> _Given records_

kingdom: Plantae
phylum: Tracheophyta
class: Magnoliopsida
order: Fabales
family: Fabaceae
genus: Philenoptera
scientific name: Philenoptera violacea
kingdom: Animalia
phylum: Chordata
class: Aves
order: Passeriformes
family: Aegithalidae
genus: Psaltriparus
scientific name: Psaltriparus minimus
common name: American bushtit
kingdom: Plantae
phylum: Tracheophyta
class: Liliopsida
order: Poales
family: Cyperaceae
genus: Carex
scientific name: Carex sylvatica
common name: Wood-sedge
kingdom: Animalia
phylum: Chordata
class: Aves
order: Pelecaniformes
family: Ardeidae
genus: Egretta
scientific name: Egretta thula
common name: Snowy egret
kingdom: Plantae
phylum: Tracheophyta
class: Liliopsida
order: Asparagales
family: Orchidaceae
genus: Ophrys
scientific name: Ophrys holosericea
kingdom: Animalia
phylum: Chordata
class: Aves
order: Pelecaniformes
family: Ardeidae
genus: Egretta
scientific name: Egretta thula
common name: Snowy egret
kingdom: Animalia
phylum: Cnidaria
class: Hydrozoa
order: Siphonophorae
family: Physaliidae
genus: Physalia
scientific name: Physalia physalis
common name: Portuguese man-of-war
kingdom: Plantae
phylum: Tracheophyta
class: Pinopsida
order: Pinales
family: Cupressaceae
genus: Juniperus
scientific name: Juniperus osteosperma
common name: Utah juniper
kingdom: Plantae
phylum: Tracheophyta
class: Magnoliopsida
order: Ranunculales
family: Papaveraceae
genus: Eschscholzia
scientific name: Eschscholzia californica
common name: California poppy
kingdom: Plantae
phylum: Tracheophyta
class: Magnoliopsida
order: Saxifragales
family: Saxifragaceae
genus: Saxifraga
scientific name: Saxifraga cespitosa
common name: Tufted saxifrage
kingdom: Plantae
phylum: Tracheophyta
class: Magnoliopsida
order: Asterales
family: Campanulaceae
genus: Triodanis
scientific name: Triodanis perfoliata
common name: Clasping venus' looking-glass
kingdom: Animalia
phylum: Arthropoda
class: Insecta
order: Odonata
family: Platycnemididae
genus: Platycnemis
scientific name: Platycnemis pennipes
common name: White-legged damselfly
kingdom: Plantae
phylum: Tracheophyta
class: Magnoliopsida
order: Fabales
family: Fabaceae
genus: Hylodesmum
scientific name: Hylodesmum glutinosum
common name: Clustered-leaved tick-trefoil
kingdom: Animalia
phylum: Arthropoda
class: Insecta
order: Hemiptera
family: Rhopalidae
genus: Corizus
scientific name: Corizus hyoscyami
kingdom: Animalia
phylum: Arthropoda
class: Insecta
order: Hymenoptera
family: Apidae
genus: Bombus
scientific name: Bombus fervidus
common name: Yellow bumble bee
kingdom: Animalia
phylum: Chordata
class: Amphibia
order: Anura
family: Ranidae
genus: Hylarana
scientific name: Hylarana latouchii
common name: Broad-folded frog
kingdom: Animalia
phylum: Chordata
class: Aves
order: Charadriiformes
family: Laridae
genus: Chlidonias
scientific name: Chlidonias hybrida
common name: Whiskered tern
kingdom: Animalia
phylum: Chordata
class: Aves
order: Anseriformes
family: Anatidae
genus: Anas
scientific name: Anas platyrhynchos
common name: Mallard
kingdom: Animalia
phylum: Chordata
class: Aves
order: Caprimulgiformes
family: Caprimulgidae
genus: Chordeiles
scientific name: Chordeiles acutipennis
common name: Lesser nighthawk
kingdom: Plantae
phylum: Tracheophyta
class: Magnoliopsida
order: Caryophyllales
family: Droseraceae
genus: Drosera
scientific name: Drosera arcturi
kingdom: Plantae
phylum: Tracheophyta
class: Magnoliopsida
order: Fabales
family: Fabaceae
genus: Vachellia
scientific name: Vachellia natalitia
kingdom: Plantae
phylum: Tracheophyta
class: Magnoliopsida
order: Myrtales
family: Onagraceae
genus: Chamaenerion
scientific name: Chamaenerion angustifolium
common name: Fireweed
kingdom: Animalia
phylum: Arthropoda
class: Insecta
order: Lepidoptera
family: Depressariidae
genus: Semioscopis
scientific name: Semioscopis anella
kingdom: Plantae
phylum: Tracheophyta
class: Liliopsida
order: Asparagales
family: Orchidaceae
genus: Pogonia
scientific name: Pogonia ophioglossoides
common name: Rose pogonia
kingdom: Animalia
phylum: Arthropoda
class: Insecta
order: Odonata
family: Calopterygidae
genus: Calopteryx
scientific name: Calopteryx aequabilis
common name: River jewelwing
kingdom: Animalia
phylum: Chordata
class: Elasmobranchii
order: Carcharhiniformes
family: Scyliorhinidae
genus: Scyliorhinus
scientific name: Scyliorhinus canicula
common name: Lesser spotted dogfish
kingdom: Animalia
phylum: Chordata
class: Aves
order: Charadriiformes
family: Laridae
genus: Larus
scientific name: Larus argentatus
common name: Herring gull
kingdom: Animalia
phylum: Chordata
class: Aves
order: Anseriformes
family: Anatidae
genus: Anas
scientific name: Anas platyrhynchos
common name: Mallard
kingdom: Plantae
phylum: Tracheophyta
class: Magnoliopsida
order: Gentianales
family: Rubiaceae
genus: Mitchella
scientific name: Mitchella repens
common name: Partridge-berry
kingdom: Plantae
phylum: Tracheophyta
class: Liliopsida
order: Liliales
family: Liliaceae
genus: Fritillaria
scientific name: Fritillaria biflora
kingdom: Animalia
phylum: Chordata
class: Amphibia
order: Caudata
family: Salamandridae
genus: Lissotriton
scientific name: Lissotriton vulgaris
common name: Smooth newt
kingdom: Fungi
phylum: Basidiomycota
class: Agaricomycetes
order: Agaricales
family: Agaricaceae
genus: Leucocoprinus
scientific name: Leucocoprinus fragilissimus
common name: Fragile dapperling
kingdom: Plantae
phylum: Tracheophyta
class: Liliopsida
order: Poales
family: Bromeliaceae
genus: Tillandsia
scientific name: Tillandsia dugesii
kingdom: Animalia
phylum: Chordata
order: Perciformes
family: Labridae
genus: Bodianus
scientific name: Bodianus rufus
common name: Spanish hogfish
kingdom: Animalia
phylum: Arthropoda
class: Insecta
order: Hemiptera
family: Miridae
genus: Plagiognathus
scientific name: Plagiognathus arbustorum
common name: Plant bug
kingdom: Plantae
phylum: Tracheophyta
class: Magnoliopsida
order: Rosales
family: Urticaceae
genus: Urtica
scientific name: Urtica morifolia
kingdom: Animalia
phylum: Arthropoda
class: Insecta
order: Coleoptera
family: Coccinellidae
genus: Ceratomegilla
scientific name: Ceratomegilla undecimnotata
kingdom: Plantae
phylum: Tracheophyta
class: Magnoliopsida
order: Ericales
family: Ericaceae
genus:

> _Description of the task_
Copy out every line of the records above without changing any of them.

> _Worked answer_
kingdom: Plantae
phylum: Tracheophyta
class: Magnoliopsida
order: Fabales
family: Fabaceae
genus: Philenoptera
scientific name: Philenoptera violacea
kingdom: Animalia
phylum: Chordata
class: Aves
order: Passeriformes
family: Aegithalidae
genus: Psaltriparus
scientific name: Psaltriparus minimus
common name: American bushtit
kingdom: Plantae
phylum: Tracheophyta
class: Liliopsida
order: Poales
family: Cyperaceae
genus: Carex
scientific name: Carex sylvatica
common name: Wood-sedge
kingdom: Animalia
phylum: Chordata
class: Aves
order: Pelecaniformes
family: Ardeidae
genus: Egretta
scientific name: Egretta thula
common name: Snowy egret
kingdom: Plantae
phylum: Tracheophyta
class: Liliopsida
order: Asparagales
family: Orchidaceae
genus: Ophrys
scientific name: Ophrys holosericea
kingdom: Animalia
phylum: Chordata
class: Aves
order: Pelecaniformes
family: Ardeidae
genus: Egretta
scientific name: Egretta thula
common name: Snowy egret
kingdom: Animalia
phylum: Cnidaria
class: Hydrozoa
order: Siphonophorae
family: Physaliidae
genus: Physalia
scientific name: Physalia physalis
common name: Portuguese man-of-war
kingdom: Plantae
phylum: Tracheophyta
class: Pinopsida
order: Pinales
family: Cupressaceae
genus: Juniperus
scientific name: Juniperus osteosperma
common name: Utah juniper
kingdom: Plantae
phylum: Tracheophyta
class: Magnoliopsida
order: Ranunculales
family: Papaveraceae
genus: Eschscholzia
scientific name: Eschscholzia californica
common name: California poppy
kingdom: Plantae
phylum: Tracheophyta
class: Magnoliopsida
order: Saxifragales
family: Saxifragaceae
genus: Saxifraga
scientific name: Saxifraga cespitosa
common name: Tufted saxifrage
kingdom: Plantae
phylum: Tracheophyta
class: Magnoliopsida
order: Asterales
family: Campanulaceae
genus: Triodanis
scientific name: Triodanis perfoliata
common name: Clasping venus' looking-glass
kingdom: Animalia
phylum: Arthropoda
class: Insecta
order: Odonata
family: Platycnemididae
genus: Platycnemis
scientific name: Platycnemis pennipes
common name: White-legged damselfly
kingdom: Plantae
phylum: Tracheophyta
class: Magnoliopsida
order: Fabales
family: Fabaceae
genus: Hylodesmum
scientific name: Hylodesmum glutinosum
common name: Clustered-leaved tick-trefoil
kingdom: Animalia
phylum: Arthropoda
class: Insecta
order: Hemiptera
family: Rhopalidae
genus: Corizus
scientific name: Corizus hyoscyami
kingdom: Animalia
phylum: Arthropoda
class: Insecta
order: Hymenoptera
family: Apidae
genus: Bombus
scientific name: Bombus fervidus
common name: Yellow bumble bee
kingdom: Animalia
phylum: Chordata
class: Amphibia
order: Anura
family: Ranidae
genus: Hylarana
scientific name: Hylarana latouchii
common name: Broad-folded frog
kingdom: Animalia
phylum: Chordata
class: Aves
order: Charadriiformes
family: Laridae
genus: Chlidonias
scientific name: Chlidonias hybrida
common name: Whiskered tern
kingdom: Animalia
phylum: Chordata
class: Aves
order: Anseriformes
family: Anatidae
genus: Anas
scientific name: Anas platyrhynchos
common name: Mallard
kingdom: Animalia
phylum: Chordata
class: Aves
order: Caprimulgiformes
family: Caprimulgidae
genus: Chordeiles
scientific name: Chordeiles acutipennis
common name: Lesser nighthawk
kingdom: Plantae
phylum: Tracheophyta
class: Magnoliopsida
order: Caryophyllales
family: Droseraceae
genus: Drosera
scientific name: Drosera arcturi
kingdom: Plantae
phylum: Tracheophyta
class: Magnoliopsida
order: Fabales
family: Fabaceae
genus: Vachellia
scientific name: Vachellia natalitia
kingdom: Plantae
phylum: Tracheophyta
class: Magnoliopsida
order: Myrtales
family: Onagraceae
genus: Chamaenerion
scientific name: Chamaenerion angustifolium
common name: Fireweed
kingdom: Animalia
phylum: Arthropoda
class: Insecta
order: Lepidoptera
family: Depressariidae
genus: Semioscopis
scientific name: Semioscopis anella
kingdom: Plantae
phylum: Tracheophyta
class: Liliopsida
order: Asparagales
family: Orchidaceae
genus: Pogonia
scientific name: Pogonia ophioglossoides
common name: Rose pogonia
kingdom: Animalia
phylum: Arthropoda
class: Insecta
order: Odonata
family: Calopterygidae
genus: Calopteryx
scientific name: Calopteryx aequabilis
common name: River jewelwing
kingdom: Animalia
phylum: Chordata
class: Elasmobranchii
order: Carcharhiniformes
family: Scyliorhinidae
genus: Scyliorhinus
scientific name: Scyliorhinus canicula
common name: Lesser spotted dogfish
kingdom: Animalia
phylum: Chordata
class: Aves
order: Charadriiformes
family: Laridae
genus: Larus
scientific name: Larus argentatus
common name: Herring gull
kingdom: Animalia
phylum: Chordata
class: Aves
order: Anseriformes
family: Anatidae
genus: Anas
scientific name: Anas platyrhynchos
common name: Mallard
kingdom: Plantae
phylum: Tracheophyta
class: Magnoliopsida
order: Gentianales
family: Rubiaceae
genus: Mitchella
scientific name: Mitchella repens
common name: Partridge-berry
kingdom: Plantae
phylum: Tracheophyta
class: Liliopsida
order: Liliales
family: Liliaceae
genus: Fritillaria
scientific name: Fritillaria biflora
kingdom: Animalia
phylum: Chordata
class: Amphibia
order: Caudata
family: Salamandridae
genus: Lissotriton
scientific name: Lissotriton vulgaris
common name: Smooth newt
kingdom: Fungi
phylum: Basidiomycota
class: Agaricomycetes
order: Agaricales
family: Agaricaceae
genus: Leucocoprinus
scientific name: Leucocoprinus fragilissimus
common name: Fragile dapperling
kingdom: Plantae
phylum: Tracheophyta
class: Liliopsida
order: Poales
family: Bromeliaceae
genus: Tillandsia
scientific name: Tillandsia dugesii
kingdom: Animalia
phylum: Chordata
order: Perciformes
family: Labridae
genus: Bodianus
scientific name: Bodianus rufus
common name: Spanish hogfish
kingdom: Animalia
phylum: Arthropoda
class: Insecta
order: Hemiptera
family: Miridae
genus: Plagiognathus
scientific name: Plagiognathus arbustorum
common name: Plant bug
kingdom: Plantae
phylum: Tracheophyta
class: Magnoliopsida
order: Rosales
family: Urticaceae
genus: Urtica
scientific name: Urtica morifolia
kingdom: Animalia
phylum: Arthropoda
class: Insecta
order: Coleoptera
family: Coccinellidae
genus: Ceratomegilla
scientific name: Ceratomegilla undecimnotata
kingdom: Plantae
phylum: Tracheophyta
class: Magnoliopsida
order: Ericales
family: Ericaceae
genus:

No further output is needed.